Acabo con una fantasía de corte inocuamente sádico.

El llamado por sarcasmo Divino Marqués llenó las hojas de sus diarios y sus libros con juegos numéricos y signos indescifrables, que en algunas novelas parecen constituir el esqueleto hermético de la acción. Pues bien, en su posteridad hubo seis nombres que constituyeron la avanzadilla de la hoy abundante facción sadiana, y los seis -Barthes, Bataille, Beauvoir, Bergamín, Blanchot, Breton- tienen la misma letra inicial en sus apellidos. ¿Casualidad o designio? La B le dio futuro a Sade con un dispositivo que tiene sus pasajes más inspirados en Barthes (cuando habla de la inapelable "verdad léxica" de D.-A.-F.), en la comparación de Bataille entre Sade y Goya (atormentados ambos por el exceso del dolor, el autor de Las lágrimas de Eros ve tanta aberración en el pintor como en el marqués) y en José Bergamín, quien señaló muy pertinentemente que la dimensión desmesurada y el verdadero peligro de la vida y la obra de Sade radican en su voluntad pedagógica, en el obstinado empeño didáctico de sus más despiadadas lecciones. Pero avanzando en el abecedario encontramos a quienes no le disculparon.
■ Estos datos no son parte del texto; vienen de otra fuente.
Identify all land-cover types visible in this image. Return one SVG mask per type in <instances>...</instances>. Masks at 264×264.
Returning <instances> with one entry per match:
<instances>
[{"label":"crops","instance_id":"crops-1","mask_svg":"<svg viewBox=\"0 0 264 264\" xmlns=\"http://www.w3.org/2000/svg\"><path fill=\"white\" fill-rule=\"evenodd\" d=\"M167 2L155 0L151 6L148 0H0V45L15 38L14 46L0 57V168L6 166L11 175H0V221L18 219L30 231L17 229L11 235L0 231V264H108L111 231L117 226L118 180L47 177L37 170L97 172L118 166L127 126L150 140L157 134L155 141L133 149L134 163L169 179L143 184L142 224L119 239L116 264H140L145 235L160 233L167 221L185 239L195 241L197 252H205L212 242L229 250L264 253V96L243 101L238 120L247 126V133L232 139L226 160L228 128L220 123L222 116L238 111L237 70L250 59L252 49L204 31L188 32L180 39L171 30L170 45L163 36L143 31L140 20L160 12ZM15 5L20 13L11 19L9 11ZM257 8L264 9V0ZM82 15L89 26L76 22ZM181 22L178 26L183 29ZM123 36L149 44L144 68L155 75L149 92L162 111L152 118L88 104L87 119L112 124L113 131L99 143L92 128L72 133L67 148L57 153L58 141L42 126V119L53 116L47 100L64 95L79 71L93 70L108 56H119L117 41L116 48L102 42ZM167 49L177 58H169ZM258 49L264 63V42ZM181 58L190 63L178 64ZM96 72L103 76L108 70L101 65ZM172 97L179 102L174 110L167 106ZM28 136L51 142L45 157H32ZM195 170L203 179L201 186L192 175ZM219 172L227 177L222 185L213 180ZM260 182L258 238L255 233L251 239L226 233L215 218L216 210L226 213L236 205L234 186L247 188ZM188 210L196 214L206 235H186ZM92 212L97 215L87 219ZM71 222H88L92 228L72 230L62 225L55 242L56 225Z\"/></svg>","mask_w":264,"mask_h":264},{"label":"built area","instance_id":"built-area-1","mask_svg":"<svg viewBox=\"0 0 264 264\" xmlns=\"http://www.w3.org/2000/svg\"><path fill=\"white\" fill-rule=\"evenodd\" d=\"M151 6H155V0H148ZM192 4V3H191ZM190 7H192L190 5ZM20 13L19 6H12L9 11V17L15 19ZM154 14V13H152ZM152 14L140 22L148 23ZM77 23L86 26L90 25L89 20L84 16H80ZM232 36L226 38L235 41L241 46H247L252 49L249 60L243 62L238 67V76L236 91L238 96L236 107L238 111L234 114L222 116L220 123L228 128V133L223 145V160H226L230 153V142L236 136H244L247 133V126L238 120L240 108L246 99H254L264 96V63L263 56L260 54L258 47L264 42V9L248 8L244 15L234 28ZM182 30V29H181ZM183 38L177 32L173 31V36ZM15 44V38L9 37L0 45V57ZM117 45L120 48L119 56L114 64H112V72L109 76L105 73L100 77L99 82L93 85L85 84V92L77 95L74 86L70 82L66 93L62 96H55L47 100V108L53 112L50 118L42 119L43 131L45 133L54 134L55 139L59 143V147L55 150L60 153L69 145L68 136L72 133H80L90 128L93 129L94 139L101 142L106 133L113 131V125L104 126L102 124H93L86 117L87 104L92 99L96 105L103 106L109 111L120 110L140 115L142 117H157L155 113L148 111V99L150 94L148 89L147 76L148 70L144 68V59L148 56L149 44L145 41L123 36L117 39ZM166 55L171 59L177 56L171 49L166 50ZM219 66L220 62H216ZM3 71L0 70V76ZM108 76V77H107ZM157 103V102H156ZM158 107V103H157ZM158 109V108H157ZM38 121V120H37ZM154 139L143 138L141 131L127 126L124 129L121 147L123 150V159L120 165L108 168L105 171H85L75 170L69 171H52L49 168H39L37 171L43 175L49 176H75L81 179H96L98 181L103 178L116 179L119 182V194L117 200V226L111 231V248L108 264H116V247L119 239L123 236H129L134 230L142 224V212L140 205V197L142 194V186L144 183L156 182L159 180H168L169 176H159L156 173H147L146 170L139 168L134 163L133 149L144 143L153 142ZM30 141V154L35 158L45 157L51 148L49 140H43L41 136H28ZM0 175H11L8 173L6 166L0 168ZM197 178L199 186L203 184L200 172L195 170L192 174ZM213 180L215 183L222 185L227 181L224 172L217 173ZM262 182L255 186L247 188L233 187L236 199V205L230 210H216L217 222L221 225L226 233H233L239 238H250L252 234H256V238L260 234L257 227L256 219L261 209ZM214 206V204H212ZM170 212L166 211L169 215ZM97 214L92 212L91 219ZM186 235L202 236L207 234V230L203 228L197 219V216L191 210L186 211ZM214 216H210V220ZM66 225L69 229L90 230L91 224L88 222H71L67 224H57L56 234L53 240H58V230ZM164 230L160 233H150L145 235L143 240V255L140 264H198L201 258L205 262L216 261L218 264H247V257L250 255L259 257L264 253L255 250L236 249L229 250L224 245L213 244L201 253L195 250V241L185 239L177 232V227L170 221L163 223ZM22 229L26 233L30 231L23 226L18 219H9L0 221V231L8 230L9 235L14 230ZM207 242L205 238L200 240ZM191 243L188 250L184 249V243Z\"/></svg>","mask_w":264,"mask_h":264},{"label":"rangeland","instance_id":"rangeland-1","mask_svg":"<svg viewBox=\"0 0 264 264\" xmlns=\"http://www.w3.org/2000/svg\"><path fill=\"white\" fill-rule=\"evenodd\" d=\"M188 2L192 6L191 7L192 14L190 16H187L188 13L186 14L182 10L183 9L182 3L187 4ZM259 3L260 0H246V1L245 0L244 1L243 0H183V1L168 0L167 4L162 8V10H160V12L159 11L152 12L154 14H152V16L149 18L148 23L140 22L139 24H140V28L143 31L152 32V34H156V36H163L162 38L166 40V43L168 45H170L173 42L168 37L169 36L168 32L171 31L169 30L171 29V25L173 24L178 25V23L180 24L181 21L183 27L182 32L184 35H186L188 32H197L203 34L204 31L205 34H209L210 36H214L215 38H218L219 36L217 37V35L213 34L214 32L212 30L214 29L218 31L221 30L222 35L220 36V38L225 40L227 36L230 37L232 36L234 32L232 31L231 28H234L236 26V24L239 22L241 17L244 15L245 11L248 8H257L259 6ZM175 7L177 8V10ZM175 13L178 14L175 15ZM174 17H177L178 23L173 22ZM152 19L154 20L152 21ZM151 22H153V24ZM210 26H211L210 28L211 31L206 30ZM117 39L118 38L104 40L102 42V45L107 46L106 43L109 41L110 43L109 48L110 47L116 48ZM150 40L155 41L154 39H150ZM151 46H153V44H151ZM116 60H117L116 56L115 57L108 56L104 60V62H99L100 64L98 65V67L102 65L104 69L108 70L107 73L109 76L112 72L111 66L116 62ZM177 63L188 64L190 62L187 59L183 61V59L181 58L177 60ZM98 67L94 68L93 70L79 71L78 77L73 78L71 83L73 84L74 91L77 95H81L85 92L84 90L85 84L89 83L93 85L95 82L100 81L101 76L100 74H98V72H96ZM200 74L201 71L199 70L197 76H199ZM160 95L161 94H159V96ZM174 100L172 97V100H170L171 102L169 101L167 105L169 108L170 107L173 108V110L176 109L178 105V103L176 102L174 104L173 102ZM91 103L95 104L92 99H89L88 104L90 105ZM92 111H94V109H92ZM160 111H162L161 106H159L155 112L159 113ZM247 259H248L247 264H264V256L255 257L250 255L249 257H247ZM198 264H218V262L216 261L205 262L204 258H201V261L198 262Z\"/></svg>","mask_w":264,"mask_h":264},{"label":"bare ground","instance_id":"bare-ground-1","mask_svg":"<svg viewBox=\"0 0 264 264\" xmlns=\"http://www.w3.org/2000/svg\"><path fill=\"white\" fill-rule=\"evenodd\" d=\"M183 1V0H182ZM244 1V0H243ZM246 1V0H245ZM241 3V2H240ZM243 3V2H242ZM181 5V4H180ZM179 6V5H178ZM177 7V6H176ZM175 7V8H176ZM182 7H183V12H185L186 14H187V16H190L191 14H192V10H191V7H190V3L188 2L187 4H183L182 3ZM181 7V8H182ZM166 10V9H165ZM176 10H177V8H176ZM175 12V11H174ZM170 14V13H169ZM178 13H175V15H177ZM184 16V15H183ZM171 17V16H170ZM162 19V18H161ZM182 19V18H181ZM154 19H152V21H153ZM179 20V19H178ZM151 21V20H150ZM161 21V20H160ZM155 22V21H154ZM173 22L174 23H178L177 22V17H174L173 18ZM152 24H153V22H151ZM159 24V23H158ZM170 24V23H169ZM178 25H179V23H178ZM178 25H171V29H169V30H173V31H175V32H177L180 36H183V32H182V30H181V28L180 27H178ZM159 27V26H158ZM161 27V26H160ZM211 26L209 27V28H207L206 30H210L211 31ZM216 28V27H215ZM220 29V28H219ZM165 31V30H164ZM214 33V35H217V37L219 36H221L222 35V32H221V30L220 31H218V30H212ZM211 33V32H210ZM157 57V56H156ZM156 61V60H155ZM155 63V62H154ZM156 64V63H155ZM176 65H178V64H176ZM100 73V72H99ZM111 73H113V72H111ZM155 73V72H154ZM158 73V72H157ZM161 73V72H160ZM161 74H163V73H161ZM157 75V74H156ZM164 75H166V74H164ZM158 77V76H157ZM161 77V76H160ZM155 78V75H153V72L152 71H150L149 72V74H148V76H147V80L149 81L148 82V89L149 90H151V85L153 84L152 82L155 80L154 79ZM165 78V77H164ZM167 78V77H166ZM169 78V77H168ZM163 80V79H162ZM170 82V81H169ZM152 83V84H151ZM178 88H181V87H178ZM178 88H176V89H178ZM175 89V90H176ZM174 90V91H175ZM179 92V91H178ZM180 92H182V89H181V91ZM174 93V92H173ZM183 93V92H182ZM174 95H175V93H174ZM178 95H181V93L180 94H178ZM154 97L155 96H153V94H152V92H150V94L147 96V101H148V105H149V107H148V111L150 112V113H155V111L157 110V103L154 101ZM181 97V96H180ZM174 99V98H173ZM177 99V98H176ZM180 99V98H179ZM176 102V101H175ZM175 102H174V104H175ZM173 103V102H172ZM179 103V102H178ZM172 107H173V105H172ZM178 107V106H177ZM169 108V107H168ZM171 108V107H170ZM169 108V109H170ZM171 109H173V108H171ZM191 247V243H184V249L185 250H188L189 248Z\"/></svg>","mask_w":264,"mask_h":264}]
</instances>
Raymond Queneau, el novelista de Zazie en el metro, escribiendo en la significativa fecha de 1945, no duda en despojar al marqués de la impronta libertaria que Breton y Éluard, durante la fase comunista del surrealismo, le habían dado; para Queneau, "el mundo imaginado por Sade y querido por sus personajes (¿y por qué no por él?) es una prefiguración del mundo en el que reinan la Gestapo, sus suplicios y sus campos". Y así lo puso en imágenes Pier Paolo Pasolini al trasponer en su película Salò o las 120 jornadas de Sodoma la acción del libro original desde la mansión en la Selva Negra donde trascurren los cuatros meses de brutal orgía a una villa ocupada por cuatro mandamases de la república fascista de Salò. Politizando de manera inequívoca el relato, Pasolini, que había leído bien a todos los escritores sadianos, de la A a la Z, mostró, en la lúgubre etapa final de una trayectoria de escritor y cineasta siempre franca y osada en materias venéreas, la sombra más ominosa de Donatien-Alphonse-François.